Way too much second hand smoke: from http://en.wikipedia.org/wiki/Tobacco_demographics, 65% of males and 24% of females in the country smoke, but it felt like 99% and 65%.
FanTASTic scenery in the eastern (Ayder, Dogubeyazit, Van) and central (Cappadocia, from whence the picture, above, came) parts of the country, where we spent most of our time.
Wonderful people who made sure that we got to where we were going, sought out people who could speak to us, volunteered to help us WITHOUT thought of "compensation" (except for one unfortunate incident in Van), and IF they were negotiating for providing us a service were very up front about it. We followed lots of people around fairly blindly, and never had the problem we've encountered in other countries of someone just ripping us off (or worse, kidnapping us, given the news we constantly hear from that general area of the world!). No, people would tell us (or motion us) to "get on that bus", or "into that van" and then charged us extremely reasonable rates (many times verifiable by written rates, or just so ridiculously cheap that it didn't matter, although we could see others were being charged the same thing). That's not to say that we didn't get ripped off, ever, but we did so, knowingly, if stupidly ("He's asking us for X amount of money to show us A, B, and C - it's ridiculously high. Let's do it, anyway.").
Best hike: in the Kackar mountains from the town of Ayder. The guide felt that we did about 45km (about 28 miles) in that one day (about 27km(16.7 miles) of that was just on roads to get to/from the trails since it was off-season).
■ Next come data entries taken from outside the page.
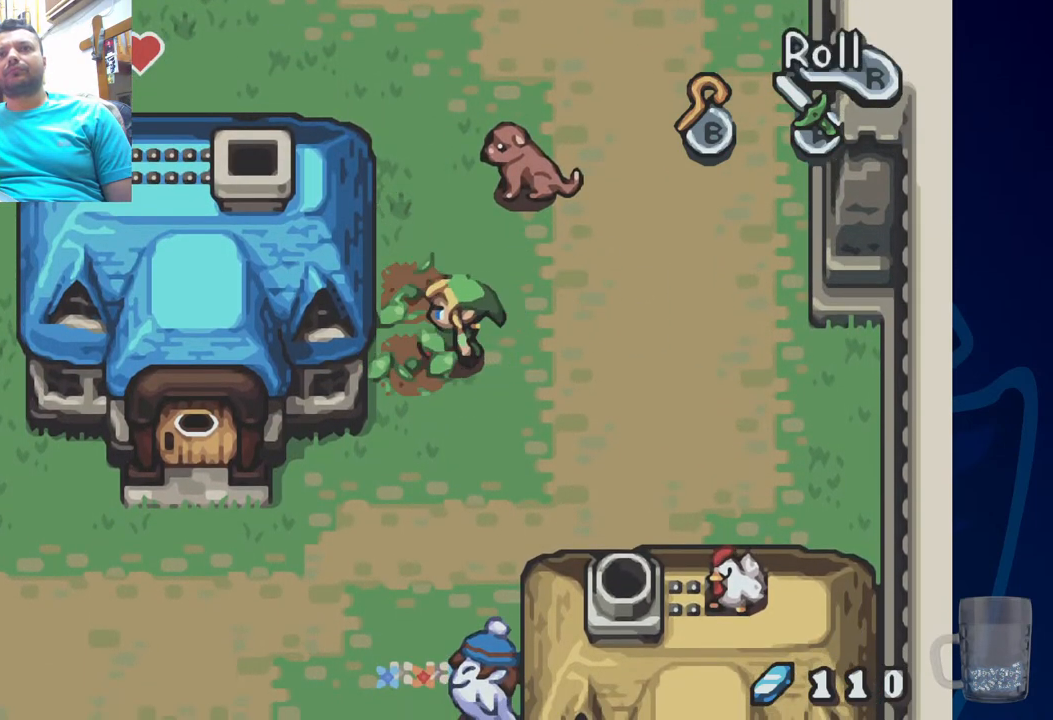
{"buttons": ["DPAD_UP"], "left_stick": "center", "right_stick": "center", "events": [[50, "DPAD_LEFT", "up"]]}
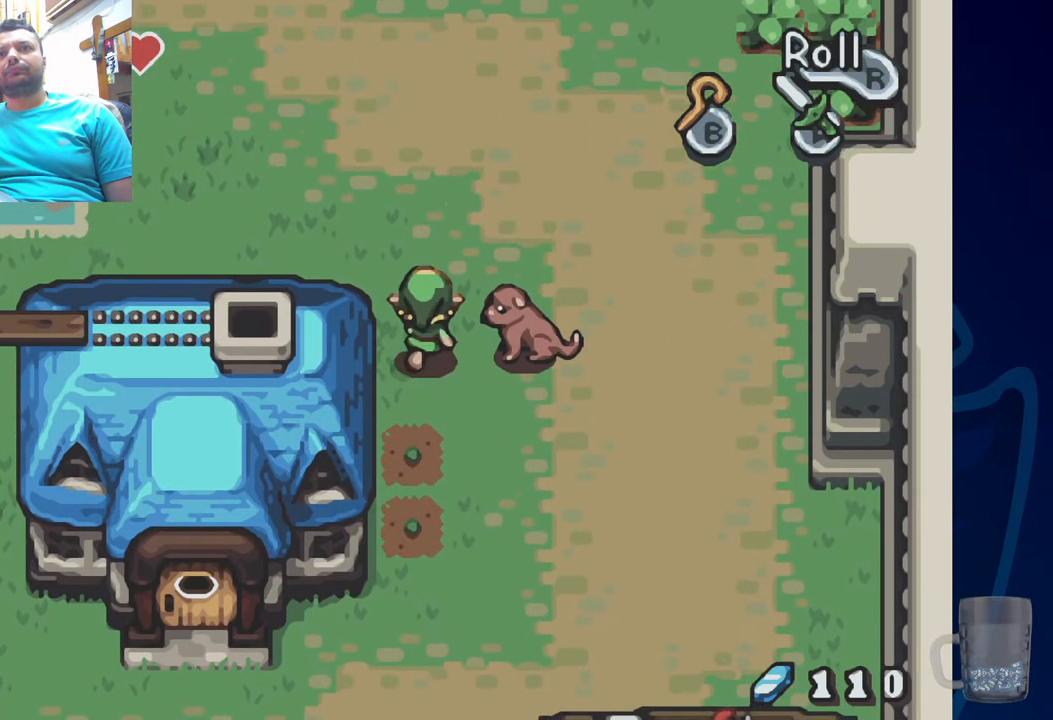
{"buttons": ["DPAD_UP"], "left_stick": "center", "right_stick": "center", "events": []}
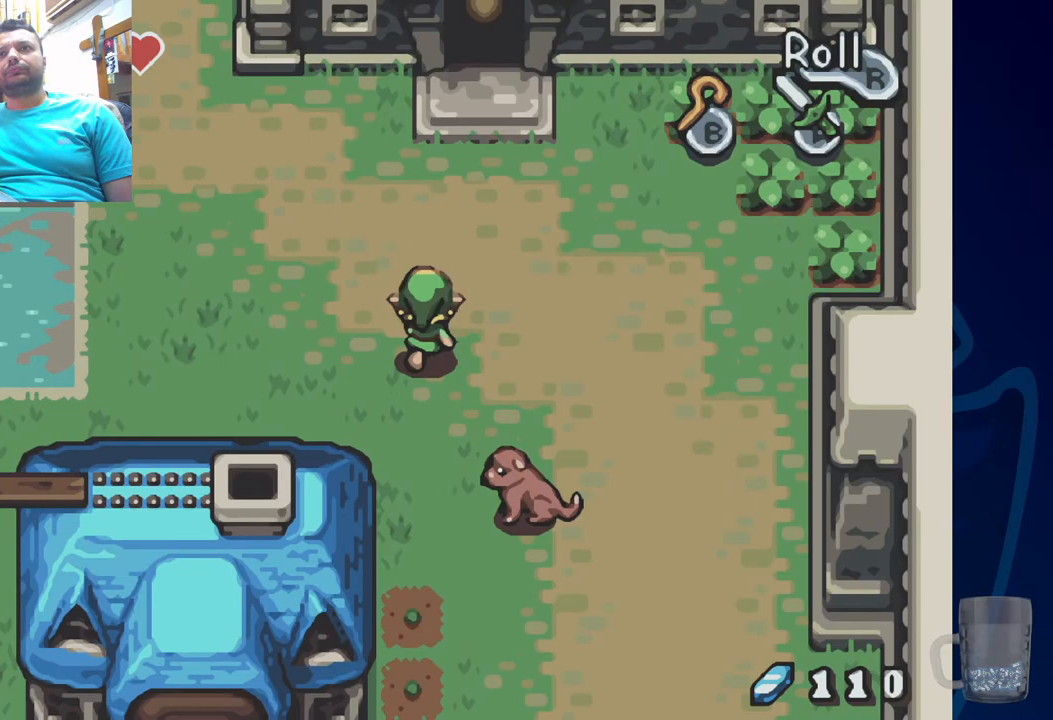
{"buttons": [], "left_stick": "center", "right_stick": "center", "events": [[350, "DPAD_UP", "up"]]}
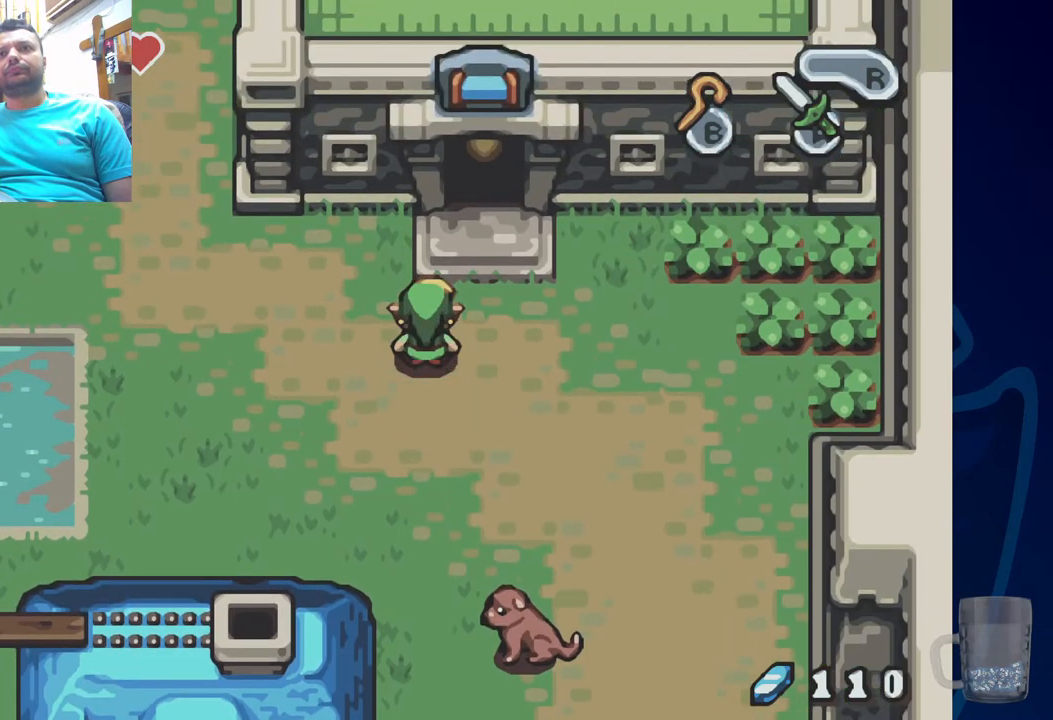
{"buttons": [], "left_stick": "center", "right_stick": "center", "events": [[283, "DPAD_LEFT", "down"], [500, "DPAD_LEFT", "up"]]}
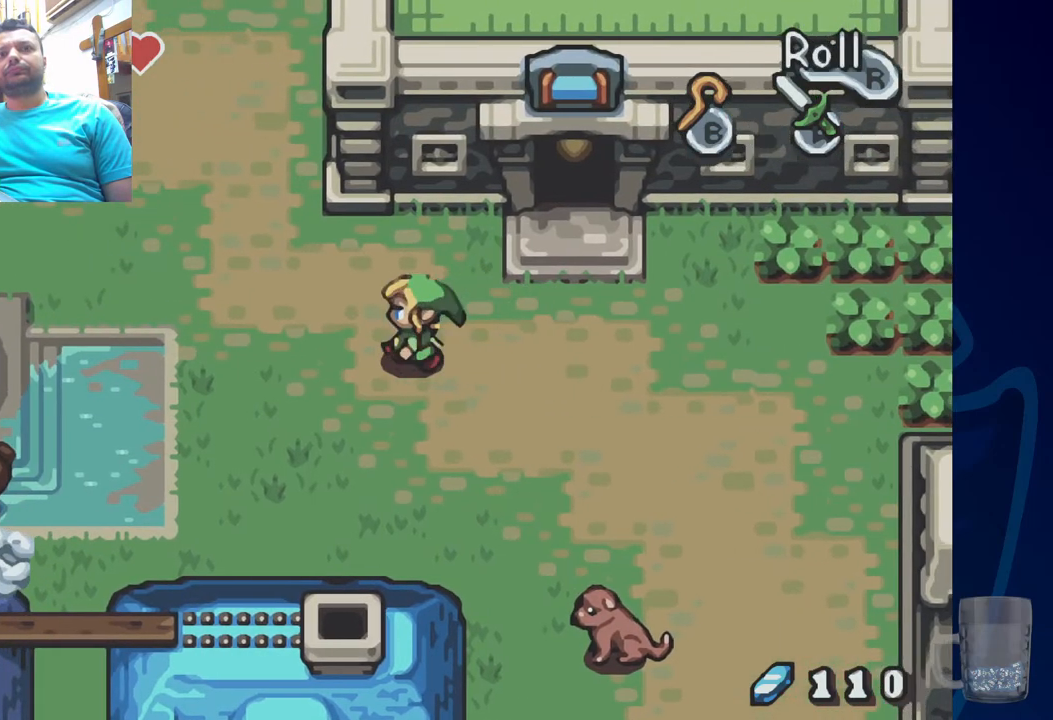
{"buttons": ["DPAD_LEFT"], "left_stick": "center", "right_stick": "center", "events": [[267, "DPAD_LEFT", "down"]]}
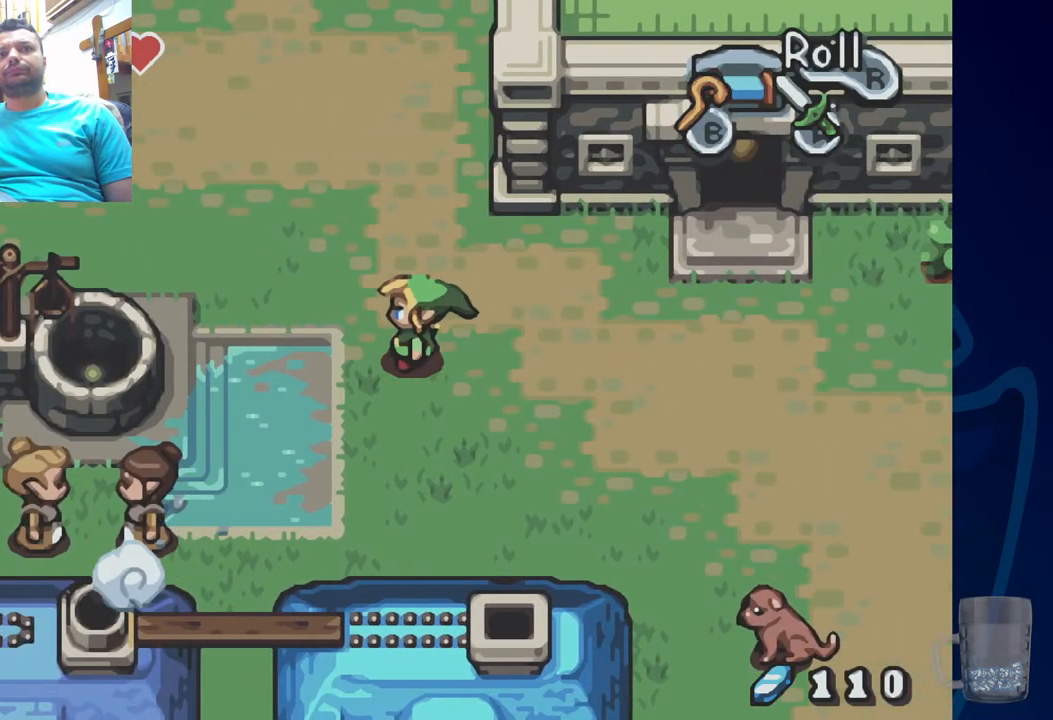
{"buttons": ["DPAD_LEFT"], "left_stick": "center", "right_stick": "center", "events": [[167, "SQUARE", "down"], [317, "SQUARE", "up"]]}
Two pictures from that:
just some of the scenery from our mountain pass view.
The NEXT best hiking (and running!) was in Cappodocia.
Best food for me: these crepe-things filled with spinach, eggplants (aubergines, for you Europeans), and chili that we found in the undocumented (in the Lonely Planet guide) city of Bolu, and lentil soup that I tried to have for breakfast, lunch, and supper (frequently successfully!).
And. . . we crashed a wedding reception, and were forced to join in the merriment - it was a Kurdish wedding in the town of Van. We were just following the music, and the next thing we knew, we were part of the line dance at the inSIStence of the groom and guests!